## Testo fornito
________________________________________
Non bastavano le cessioni pesanti che hanno fatto?
"L'ambizione di posizionarsi all'interno del circolo dei club da Champions li ha portati a fare il passo più lungo della gamba. Ma senza partecipare con continuità, un anno sì e l'altro no, si è trovato questo tipo di contraccolpo quando è mancata la lucidità di saper guardare oltre. Anche il Napoli è una delle società in bilico, un corrispettivo della Roma che ha sempre aumentato gli ingaggi ma allo stesso tempo ha tenuto la barra dritta evitando di capitolare quando non si è assicurata la partecipazione alla Champions. Un secondo problema della Roma sono state scelte tecnico-sportive al di sotto delle aspettative, alcuni ingaggi fuori misura e non produttivi. La conseguenza di tutto questo è che Pallotta per cedere la Roma si è dovuto accontentare di un corrispettivo molto basso, e di una minusvalenza rispetto all'investimento della sua cordata dal 2011 in poi. La prospettiva, per Friedkin, era quella di dover ricapitalizzare il club già dall'indomani dell'acquisto, e infatti hanno messo subito 150 milioni".
Si è parlato in questi giorni anche dei pagamenti agli agenti.
"La FIFA sta studiando una riforma, contestata dagli agenti, che prevede un tetto di massimo 10% sulle operazioni. Il meccanismo però ha portato alla sostituzione del ruolo dell'agente con quello dell'intermediario: ormai per qualsiasi operazione le società si affidano a terze parti. In teoria sono due le figure del calcio, club e atleti, ma oggi ce n'è una terza, quello che intermedia e a volte risolve anche problemi societari causati spesso dall'incapacità delle personalità societarie. Al di là delle norme, se si è creato questa specie di mostro è perché l'hanno fatto le società stesse".
A cosa servono allora i direttori sportivi?
"Anche questo è uno dei grandi temi. In sostanza si può riassumere in soldi che fuoriescono dal sistema in sé e per sé. Se certe figure sono diventate insostituibili, la colpa è delle società e anche di certi atleti che avanzano richieste contrattuali insostenibili. Vivono fuori dal mondo".
Siamo quelli più indietro tra i grandi campionati europei?
________________________________________
## Righe estratte
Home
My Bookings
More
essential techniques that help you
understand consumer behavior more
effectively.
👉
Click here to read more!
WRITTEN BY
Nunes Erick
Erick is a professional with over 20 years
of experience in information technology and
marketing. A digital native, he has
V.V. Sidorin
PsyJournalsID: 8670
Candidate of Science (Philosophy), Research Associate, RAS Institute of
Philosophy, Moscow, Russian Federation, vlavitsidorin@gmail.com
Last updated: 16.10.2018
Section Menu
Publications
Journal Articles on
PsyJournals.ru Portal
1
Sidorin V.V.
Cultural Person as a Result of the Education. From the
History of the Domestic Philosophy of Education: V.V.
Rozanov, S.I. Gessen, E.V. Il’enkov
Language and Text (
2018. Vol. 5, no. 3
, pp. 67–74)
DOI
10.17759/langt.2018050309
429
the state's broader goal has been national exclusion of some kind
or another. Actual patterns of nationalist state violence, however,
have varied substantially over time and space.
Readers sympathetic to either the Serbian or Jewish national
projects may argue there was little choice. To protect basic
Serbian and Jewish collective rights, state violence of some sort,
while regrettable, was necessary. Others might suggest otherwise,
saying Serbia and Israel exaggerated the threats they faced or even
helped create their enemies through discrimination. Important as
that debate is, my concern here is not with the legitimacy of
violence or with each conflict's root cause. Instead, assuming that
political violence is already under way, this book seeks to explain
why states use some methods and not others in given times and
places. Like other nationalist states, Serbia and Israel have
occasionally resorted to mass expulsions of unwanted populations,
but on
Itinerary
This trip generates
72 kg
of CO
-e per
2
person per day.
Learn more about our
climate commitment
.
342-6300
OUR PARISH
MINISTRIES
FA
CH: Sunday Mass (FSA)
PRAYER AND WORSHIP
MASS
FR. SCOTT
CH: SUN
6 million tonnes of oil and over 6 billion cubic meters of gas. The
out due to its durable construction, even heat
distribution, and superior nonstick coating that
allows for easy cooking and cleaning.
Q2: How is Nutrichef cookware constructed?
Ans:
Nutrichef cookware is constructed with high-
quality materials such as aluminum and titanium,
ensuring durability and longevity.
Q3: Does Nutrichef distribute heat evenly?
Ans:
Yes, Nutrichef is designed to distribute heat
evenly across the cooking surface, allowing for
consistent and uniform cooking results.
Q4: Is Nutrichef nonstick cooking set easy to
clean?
________________________________________
## Compiti da svolgere
1. Rispondi a queste domande sull'intervista sul calcio:
(a) Quanti milioni sono stati messi subito dopo l'acquisto della Roma?
(b) Quale tetto sulle operazioni prevede la riforma studiata dalla FIFA?
(c) Da quale anno parte l'investimento della cordata di Pallotta?
2. Prosegui l'intervista sul calcio a partire dall'ultima domanda riportata.
Le righe sono materiale a parte, distinto dall'intervista sul calcio.

## Risposte numerate
1.
(a) 150 milioni.
(b) Un tetto massimo del 10%.
(c) Dal 2011.

2.
"Sì, in un ventennio abbiamo accumulato un grande ritardo. La grande contraddizione della Serie A rispetto al resto è che ovunque si sono concepiti gli investimenti sul medio e lungo termine, mentre qui abbiamo bruciato tutto subito. La grande colpa è stata poi quella di non riuscire a far produrre un aumento della competitività nonostante un'enorme spesa sportiva. Da un lato scelte tecniche sbagliate, dall'altro però si è creata una gigantesca bolla del calciomercato, che non ha eguali in Europa. In certe sessioni sembrava come se la Serie A e la Premier League avessero la stessa forza economica: quello delle plusvalenze gonfiate, per esempio, è un tema tutto italiano".
Ripartire dagli stipendi dei calciatori è una soluzione populistica?
"No, non lo è. Dovrebbe essere però adattata a livello europeo, visto che si parla sempre di competitività immaginatevi cosa succederebbe con una norma che tagli gli ingaggi sono in Italia. Pensate al danno rispetto alla concorrenza... In sede europea però non se ne parla. Qualora si applicasse la cosa, l'altro tema da introdurre, e in particolare per l'Italia dovrebbe essere un obbligo, è reinvestire il tesoretto su infrastrutture, know how, formazione e vivai. Se si lascia alla libera scelta degli imprenditori e dei proprietari, non otterremo nulla. Si potrebbero introdurre criteri più stringenti e costringere le società a investimenti virtuosi".